[Saved entries]
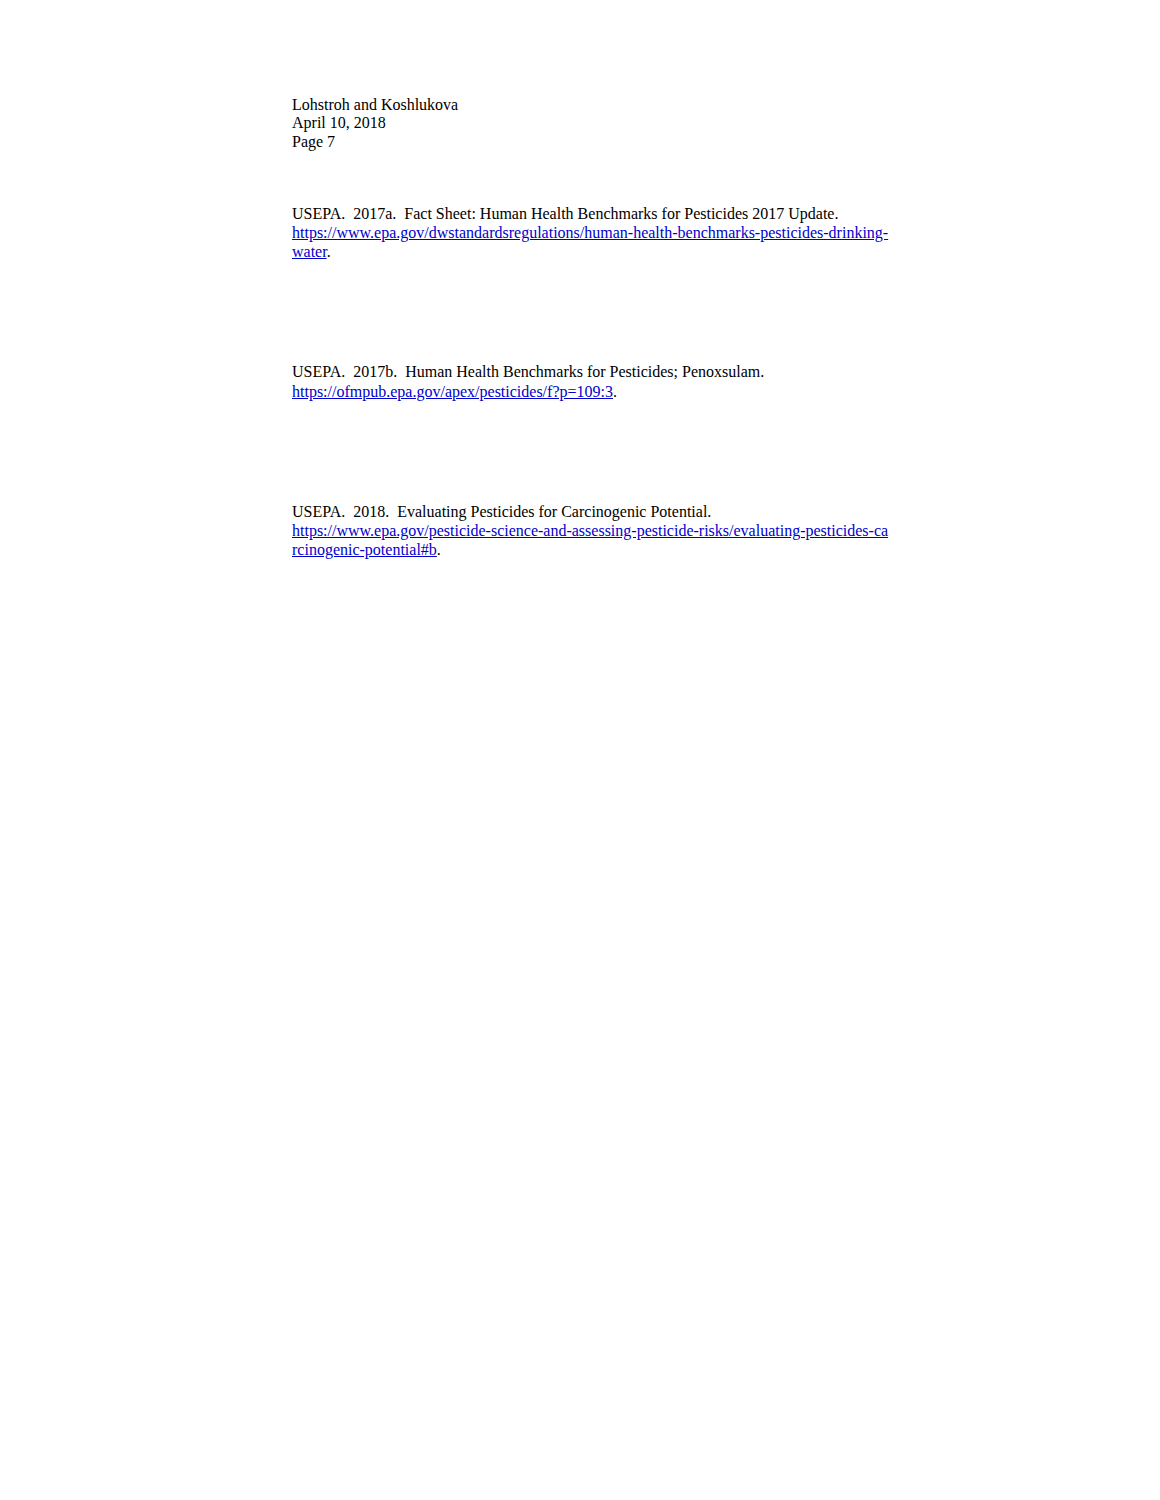Lohstroh and Koshlukova
April 10, 2018
Page 7
USEPA. 2017a. Fact Sheet: Human Health Benchmarks for Pesticides 2017 Update.
https://www.epa.gov/dwstandardsregulations/human-health-benchmarks-pesticides-drinking-water.
USEPA. 2017b. Human Health Benchmarks for Pesticides; Penoxsulam.
https://ofmpub.epa.gov/apex/pesticides/f?p=109:3.
USEPA. 2018. Evaluating Pesticides for Carcinogenic Potential.
https://www.epa.gov/pesticide-science-and-assessing-pesticide-risks/evaluating-pesticides-carcinogenic-potential#b.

Problem description =>
Copy nothing except the lines from the one holding "USEPA. 2017a. Fact" through the last line of the data above, and return them exactly.

Your solution =>
USEPA. 2017a. Fact Sheet: Human Health Benchmarks for Pesticides 2017 Update.
https://www.epa.gov/dwstandardsregulations/human-health-benchmarks-pesticides-drinking-water.
USEPA. 2017b. Human Health Benchmarks for Pesticides; Penoxsulam.
https://ofmpub.epa.gov/apex/pesticides/f?p=109:3.
USEPA. 2018. Evaluating Pesticides for Carcinogenic Potential.
https://www.epa.gov/pesticide-science-and-assessing-pesticide-risks/evaluating-pesticides-carcinogenic-potential#b.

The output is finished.